How reassuringly like old times it is, going to a God-forsaken retail park with Stefano.
We mooch about the DIY store together like an old couple, me with a face like thunder, he quietly pointing out boring things that we need like door handles, whispering the price, knowing exactly when I am liable to blow up.
It doesn’t seem five minutes since he was a brave young adventurer from the wilds of Albania making his way in London, colliding with me one day while painting the outside of my neighbour’s house.
I pounced on him and got him to paint the outside of my house as well, then made him take me to Croydon Ikea in his Skoda estate car to buy my ideal Nigella shelf for stacking plates above the sink.

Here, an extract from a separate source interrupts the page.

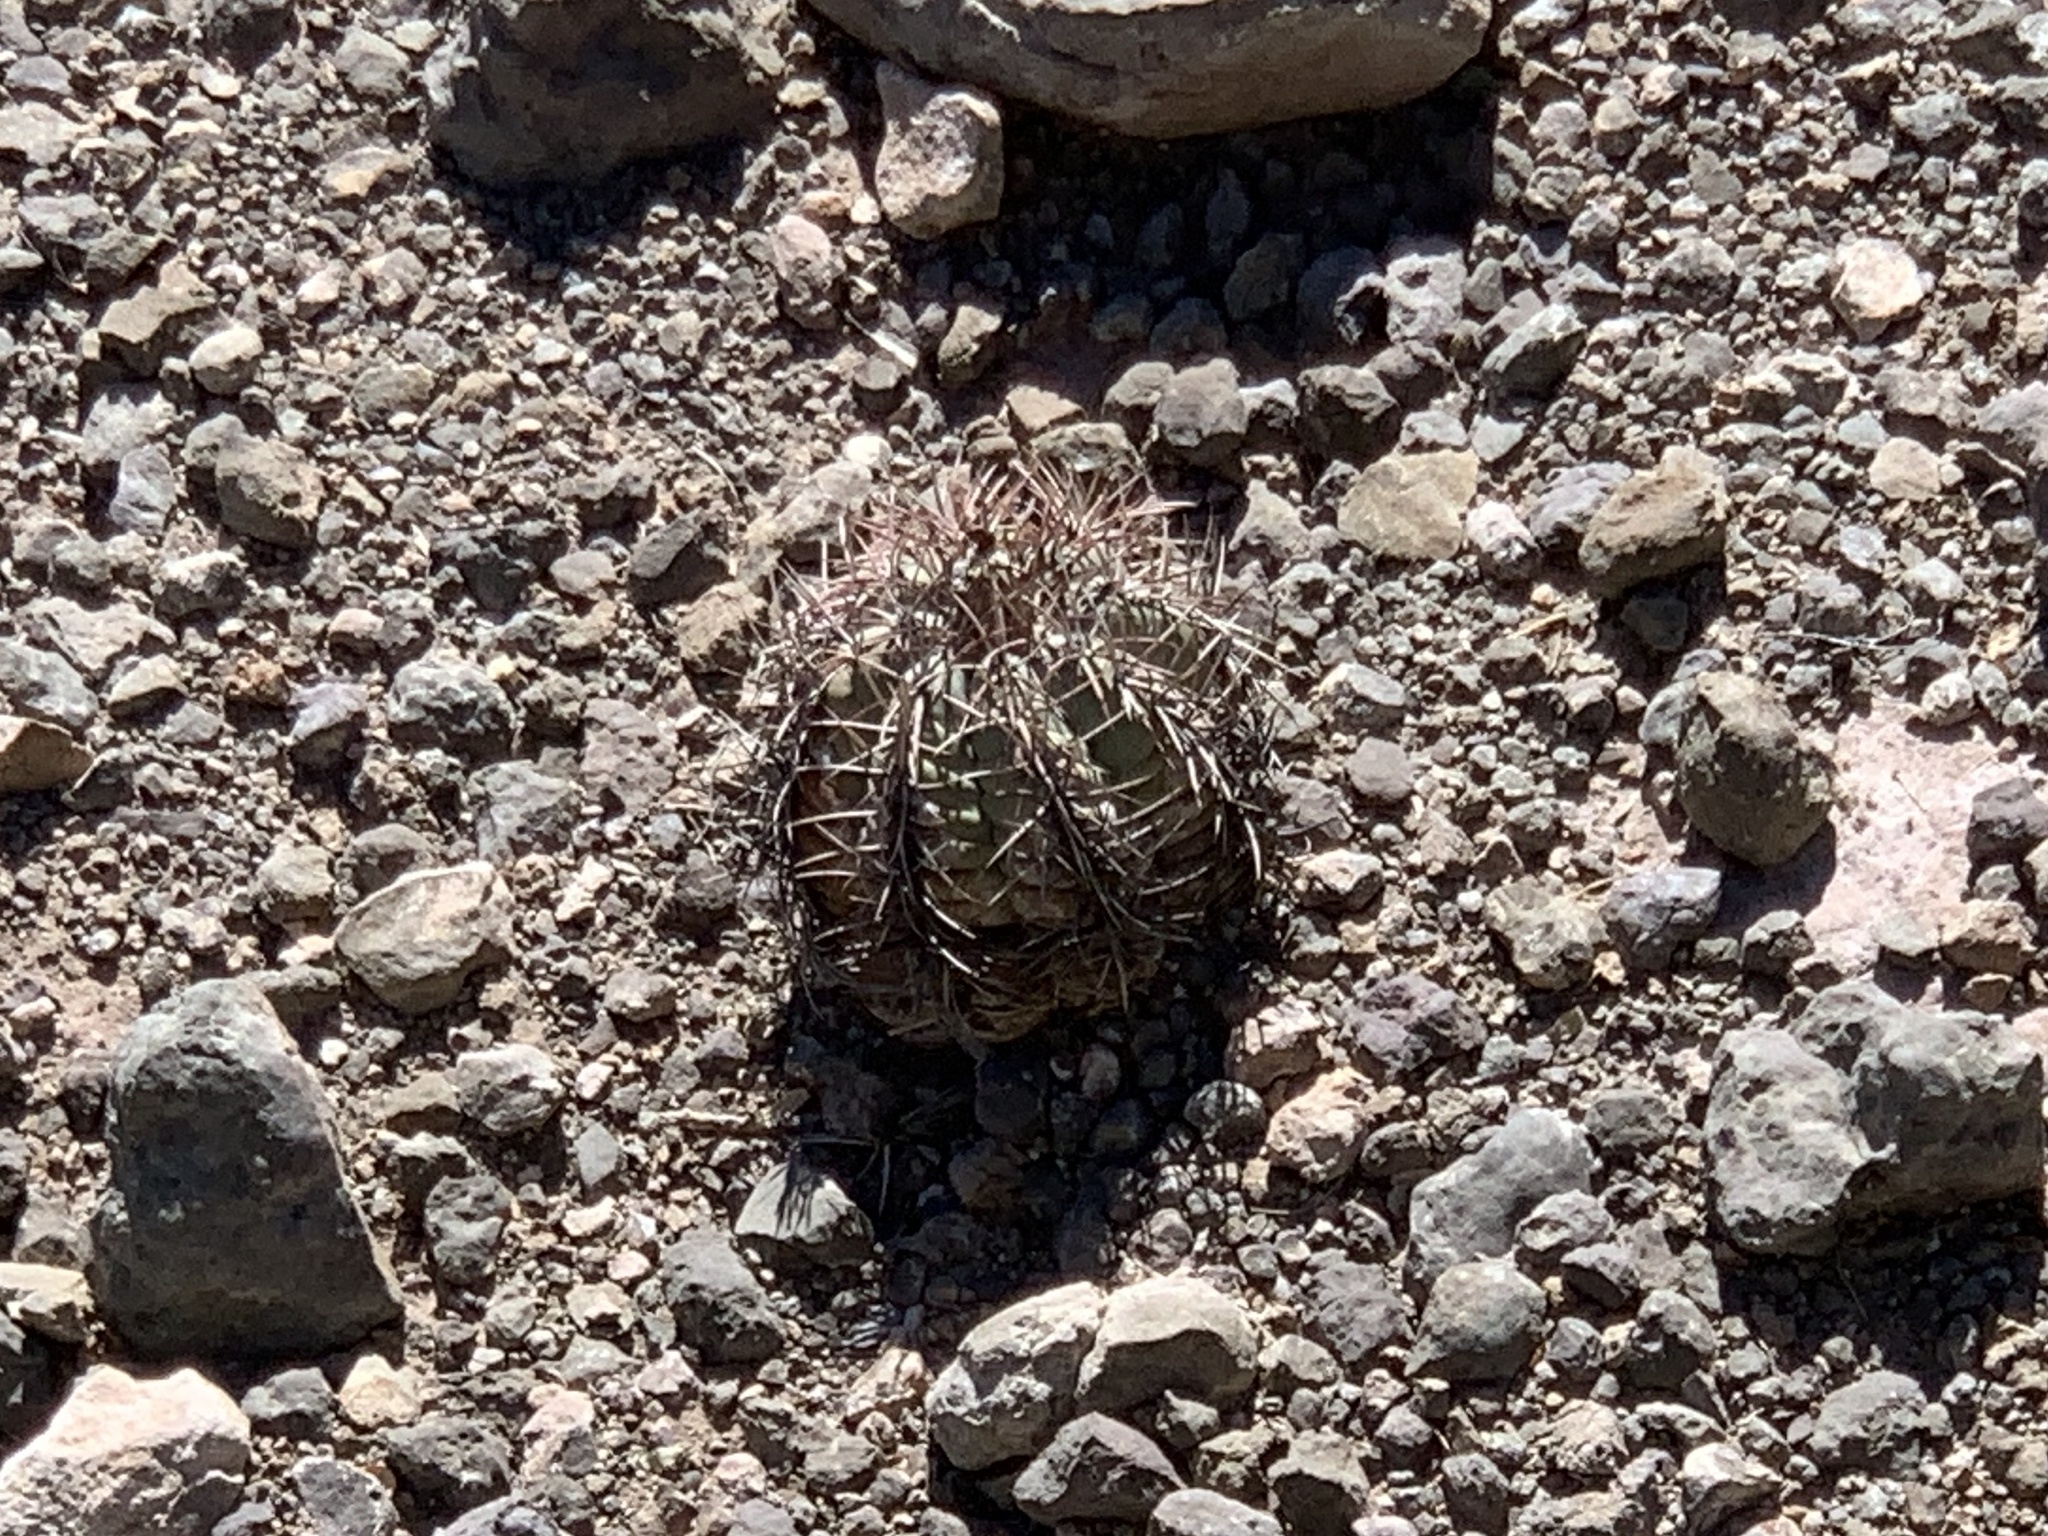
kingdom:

He drove all the way in fourth gear, seemingly impervious to the choking sound as he told me about corruption in his homeland that I didn’t like to say sounded identical to the official policies of Lambeth council.

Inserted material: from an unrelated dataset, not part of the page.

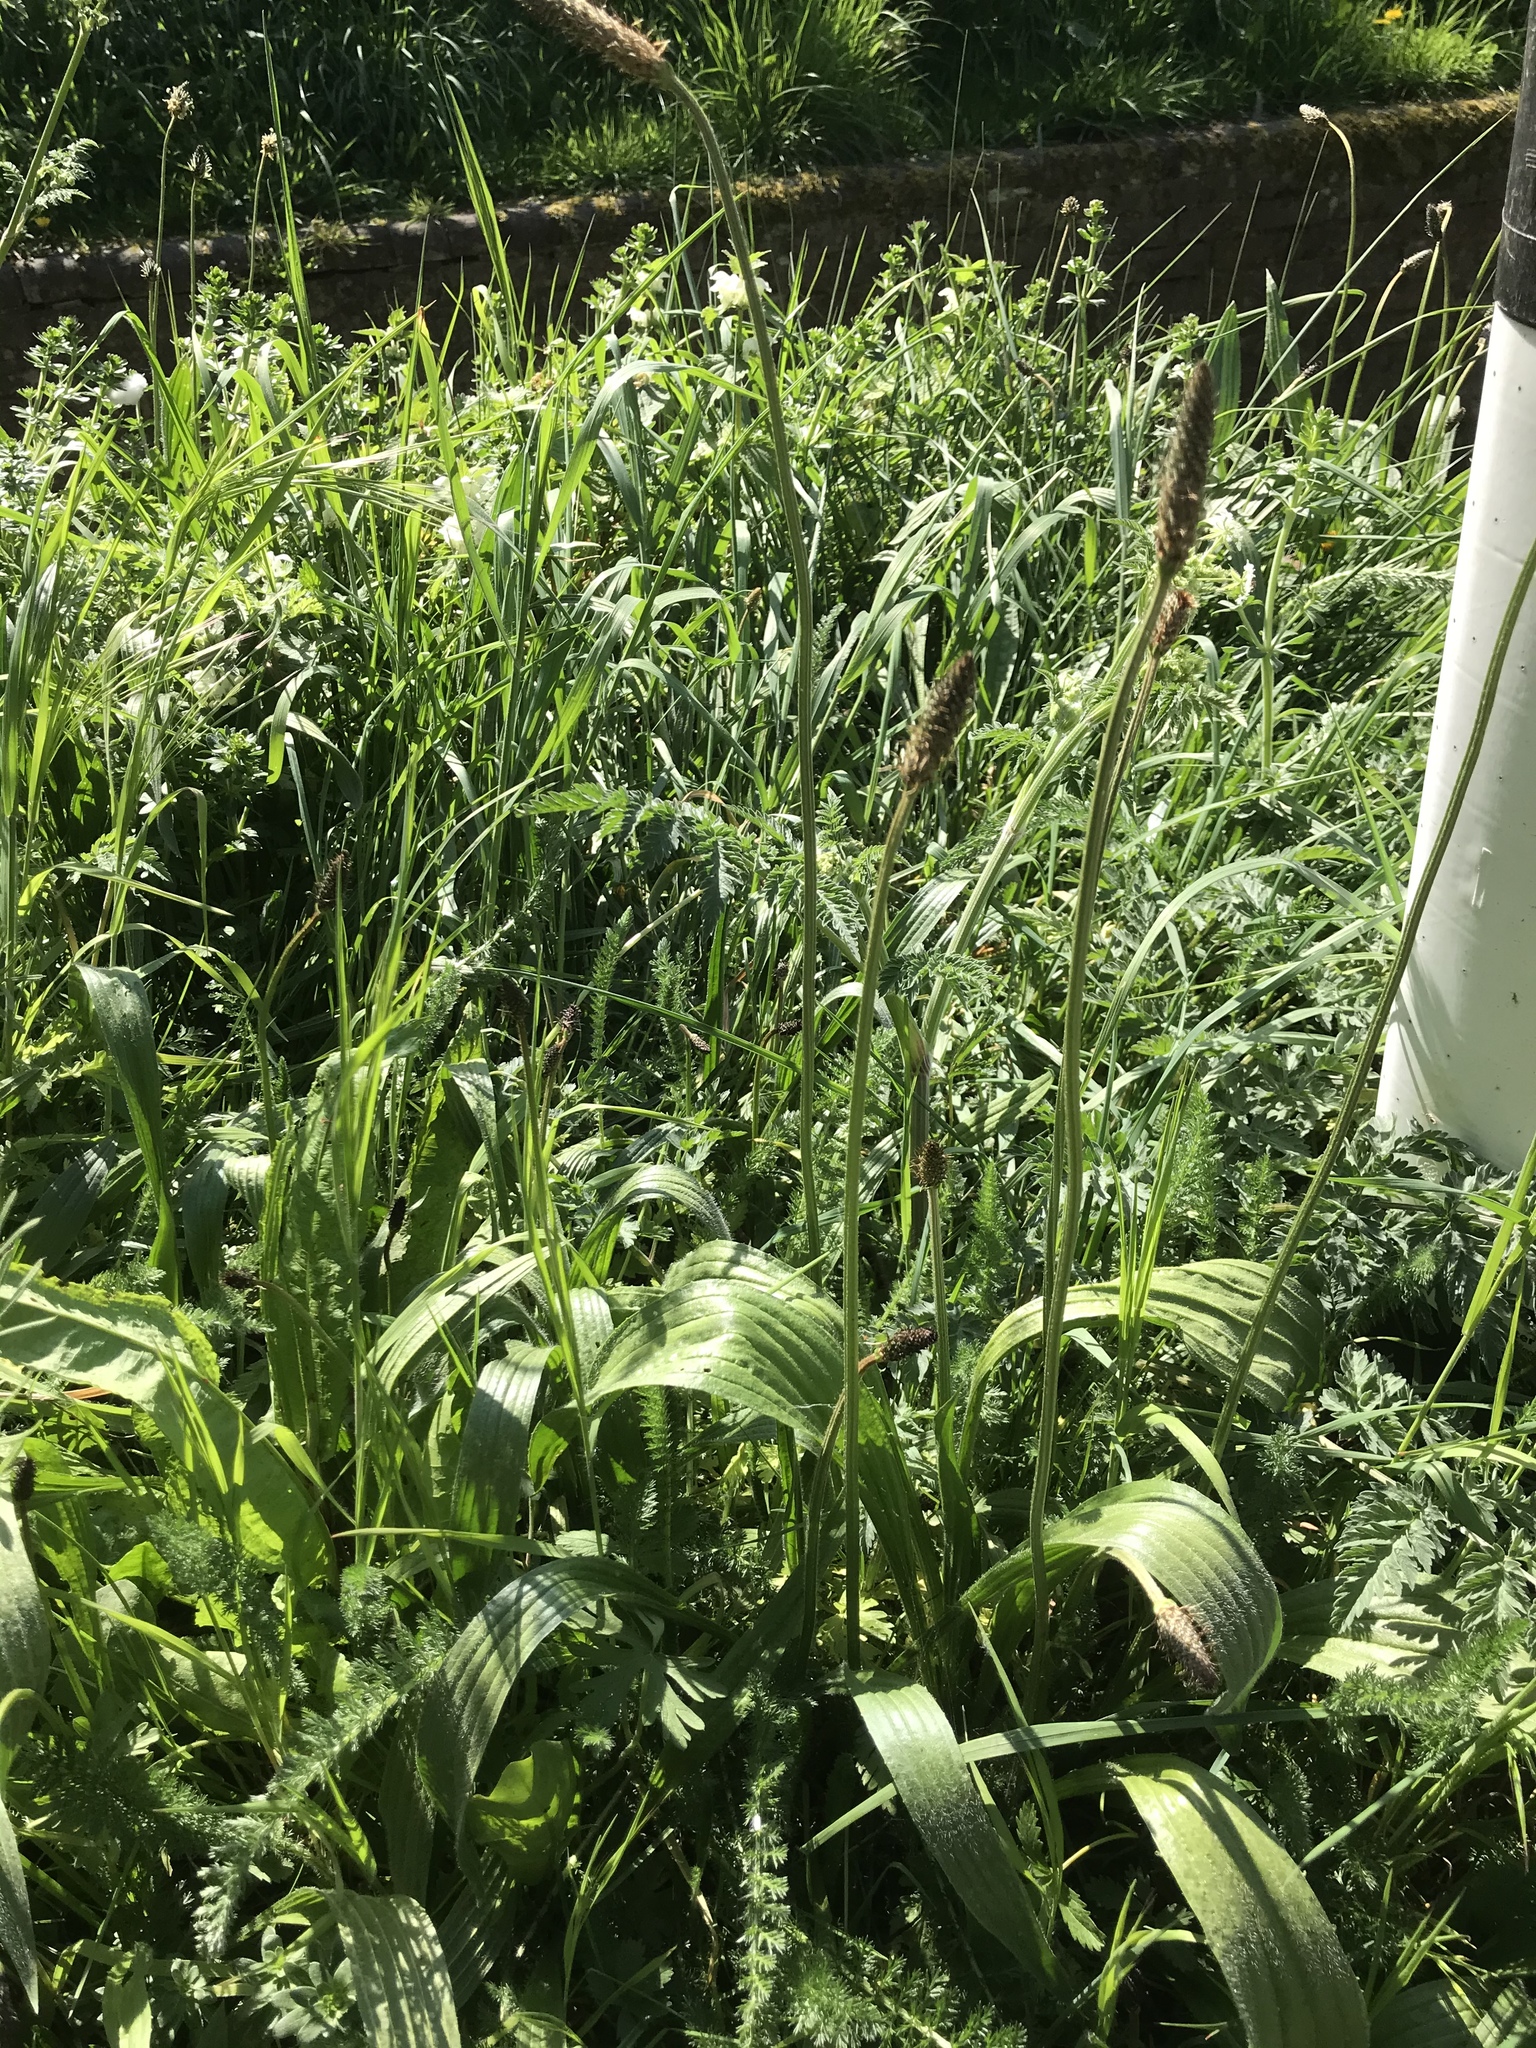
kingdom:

When we got there, he refused to follow the arrows one way around the showroom. Also, despite being a Muslim devout enough to have a Koran on the dashboard of the Skoda, he was freaked out by the sudden appearance of a ‘prayer and contemplation room’. He went inside for a look, laughing so loud I had to call him back.
When we got home, half the bits were missing from the box and he had a meltdown even though I told him this was normal. Then, as he attempted to fit the shelf, he hit a pipe near the ceiling and a tide of water hit him in the face. He cursed and spluttered water, finger in hole, and I had to run and get Tony the plumber.